The century-old organization, which does work to advance the hobby, has seen its membership roughly doubled during the past year to almost 400 birders, according to Hrehowsik.
For those interested in taking up the avian pastime, there are many great places in Brooklyn to watch them at different times of the year.
New York City offers great bird watching three seasons out of the year, with only summer being the exception, as many birds flee the city during the hotter months. Still, the upcoming spring weeks offer a prime time to spot flocks of colorful birds heading north for breeding.
Brooklyn sits along the so-called Atlantic Flyway, a north-south migration route stretching from Greenland to the Caribbean and passing through the Eastern Seaboard.
“Even though we built this city here, this is still an important path for them,” Hrehowsik said. “This area has been a crucial area on the migration path for birds for about 40,000 years.”
The club hosts three walks a week in Prospect Park and big upcoming event on the feathered calendar is International Migratory Bird Day, which takes place on the second weekend in May, or Saturday May 8 this year, when migration in the Western Hemisphere is in full swing.
How to start?
Hrehowsik advises to start by looking for larger birds that you know and are easier to find, such as ducks and other waterfowl. As you discover unknown birds, you can look them up and expand your knowledge along the way.
“Look at big birds that are easy to see and take note of what you know and get a really good feeling for what you recognize,” he said. “And then you find something you don’t know and you look that up.”
For example, you can try to spot Ruddy Ducks, Northern Shovelers, Great Egrets, Great Blue Herons or Laughing Gulls.

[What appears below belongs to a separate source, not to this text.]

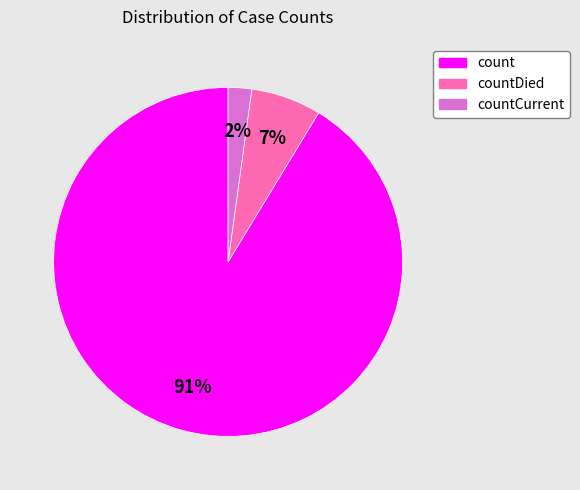

What percentage is the count slice, to the nearest percent?

91%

Song birds are smaller and harder to see, but there are many beautiful specimens, such as the Northern Parula, the Yellow-rumped Warbler, the Song Sparrow, the White-throated Sparrow, the Common Grackle, along with robins and cardinals.
Peak time of day for bird watching is between sunrise and about 11 am, and again around 5-5:30 pm, Hrehowsik said.
Where to go bird watching?
Because of the dense city environment, birds seek refuge in urban meadows like Prospect Park, Owl’s Head Park in Bay Ridge, or Green-Wood Cemetery. Luckily for birders, this allows the watchers to find more species in a much smaller area, compared to more rural pastures, where the animals spread out more.
“We have this effect where you can see many more species in an area of Prospect Park than for the same area in the Adirondacks,” Hrehowsik said. “You really get them all funneling through these areas.”
The birder recommends looking for wooded areas with understory growth, because many birds feed off of the bugs in shrubs and heaps of leaves beneath trees.
“Anywhere that looks like the woods is a really good place right now,” he said.
The Brooklyn Bird Club also has a handy map for good spots around the borough.
A walk around Prospect Park Lake which has a lot of mature trees harboring insects, brushy areas, and wet spots, is a great place to start in Brooklyn’s Back Yard. Nearby Lookout Hill also offers a great vantage point 177 feet above sea level.
Or head to Bush Terminal in Sunset Park or Shirley Chisholm State Park in East New York. Other coastal hotspots like Jamaica Bay are busier during the fall and winter months.
The best way to start birding is to just go out and do it, if possible with a group of fellow bird watchers, so Hrehowsik.
“Birding is like learning a language, you can only learn so much from books and tapes, you have to immerse yourself,” he said.